S-Bahn-Chaos in München: Baustellenfrust und hitzige Verzögerungen bis 2026
Die S-Bahn-Linien S3 und S5 in München haben es mal wieder nicht leicht. Wer dachten, dass es am 7. Juli mit den Bauarbeiten vorbei ist, sieht sich nun getäuscht. Ja, die Fertigstellung verzögert sich um eine ganze Woche! Und das hat seine Gründe. Ein Rangierunfall auf dem Nordring hat die Materialanlieferung nach Giesing lahmgelegt – das ist schon mal ein heftiger Brocken. Hinzu kommt die unerträgliche Hitze der letzten Woche, die ebenfalls für Verzögerungen gesorgt hat. Man fragt sich: Wird es denn nie einfacher?
Aktuelle Einschränkungen für die Strecken bleiben bis Mittwoch, den 15. Juli, um 4 Uhr bestehen.
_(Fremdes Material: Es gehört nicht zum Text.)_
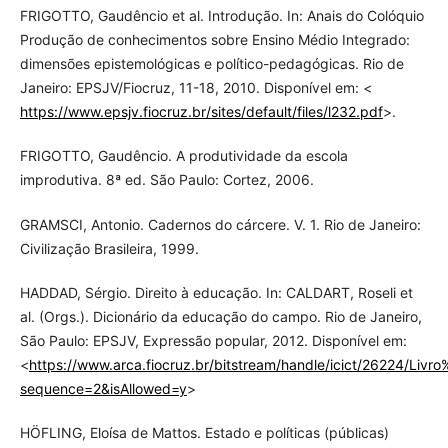
FRIGOTTO, Gaudêncio et al. Introdução. In: Anais do Colóquio
Produção de conhecimentos sobre Ensino Médio Integrado:
dimensões epistemológicas e político-pedagógicas. Rio de
Janeiro: EPSJV/Fiocruz, 11-18, 2010. Disponível em: <
https://www.epsjv.fiocruz.br/sites/default/files/l232.pdf
>.
FRIGOTTO, Gaudêncio. A produtividade da escola
improdutiva. 8ª ed. São Paulo: Cortez, 2006.
GRAMSCI, Antonio. Cadernos do cárcere. V. 1. Rio de Janeiro:
Civilização Brasileira, 1999.
HADDAD, Sérgio. Direito à educação. In: CALDART, Roseli et
al. (Orgs.). Dicionário da educação do campo. Rio de Janeiro,
São Paulo: EPSJV, Expressão popular, 2012. Disponível em:
<
https://www.arca.fiocruz.br/bitstream/handle/icict/26224/Li
sequence=2&isAllowed=y
>
HÖFLING, Eloísa de Mattos. Estado e políticas (públicas)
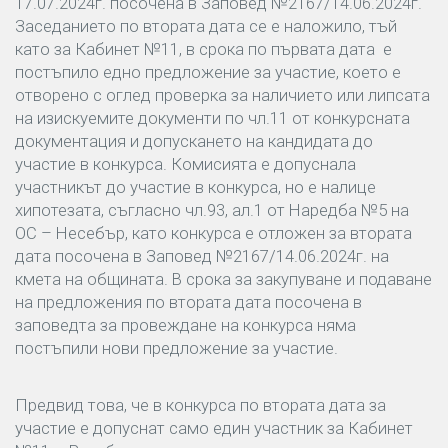
17.07.2024г. посочена в Заповед №2167/14.06.2024г.
Заседанието по втората дата се е наложило, тъй
като за Кабинет №11, в срока по първата дата е
постъпило едно предложение за участие, което е
отворено с оглед проверка за наличието или липсата
на изискуемите документи по чл.11 от конкурсната
документация и допускането на кандидата до
участие в конкурса. Комисията е допуснала
участникът до участие в конкурса, но е налице
хипотезата, съгласно чл.93, ал.1 от Наредба №5 на
ОС – Несебър, като конкурса е отложен за втората
дата посочена в Заповед №2167/14.06.2024г. на
кмета на общината. В срока за закупуване и подаване
на предложения по втората дата посочена в
заповедта за провеждане на конкурса няма
постъпили нови предложение за участие.
Предвид това, че в конкурса по втората дата за
участие е допуснат само един участник за Кабинет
Die S3 verkehrt in zwei separaten Abschnitten mit einem Umstieg am Ostbahnhof. Der östliche Abschnitt, also Ostbahnhof bis Holzkirchen, bietet nur einen 40-Minuten-Takt und teils geänderte Abfahrtszeiten. Der westliche Abschnitt, der Mammendorf mit dem Ostbahnhof verbindet, fährt im regulären Fahrplan – allerdings ohne die gewohnten Züge im 10-Minuten-Takt. Das ist schon ein bisschen frustrierend, oder? Und was ist mit der S5? Die fährt momentan nur zwischen Perlach und Kreuzstraße. Für alle, die zwischen Perlach und Ostbahnhof unterwegs sind, gibt es einen Ersatzverkehr mit Bussen, die zu den gleichen Zeiten wie die Züge fahren. Alternativ kann man in Neuperlach Süd die U5 nutzen.
Ein Blick in die Zukunft
Doch das ist noch nicht alles, denn die Bauarbeiten zwischen Ostbahnhof und Perlach sind bis mindestens 15. Juli 2026 verlängert! Das ist ein ganz schöner Zeitraum. Die Gründe? Wieder einmal extreme Temperaturen und eine kurzfristig gesperrte Güterzugstrecke, die die Anlieferung von Material und Geräten behindert hat. So wird die S3 weiterhin im 40-Minuten-Takt und mit geänderten Fahrzeiten zwischen Ostbahnhof und Holzkirchen unterwegs sein. Züge in Richtung Kreuzstraße enden in Perlach, und zwischen Perlach und Pasing entfallen die Züge. Wer jetzt denkt, dass die S5 eine verlässliche Alternative ist, muss sich leider auch hier mit dem Ersatzverkehr begnügen.
Natürlich gibt es auch auf den Buslinien Veränderungen. In Pastetten etwa gibt es eine Vollsperrung, die die MVV-Regionalbuslinie 445 betrifft. Die Haltestelle „Pastetten Rathaus“ kann im genannten Zeitraum nicht bedient werden. Wer auf die Linie 445 angewiesen ist, muss mit Umleitungen und geänderten Reihenfolgen rechnen – zuerst wird „Reithofen“ angefahren, dann „Pastetten Rathaus“. Das ist alles andere als praktisch, zumal die Haltestellen „Forstern, Gewerbegebiet“ und „Forstern, Hauptstraße“ aufgrund der Umleitung ganz entfallen. Die Alternative? „Forstern, Karlsdorfer Weg“ – wenn man denn dort hin möchte.
Heute ist der 3. Juli 2026, und die Situation ist angespannt. Die Fahrgäste haben es nicht leicht, und das Geduldspiel geht weiter. Man kann nur hoffen, dass die Bauarbeiten bald ein Ende finden und die gewohnten Fahrpläne wieder in Kraft treten. Bis dahin heißt es: Augen auf und durchhalten!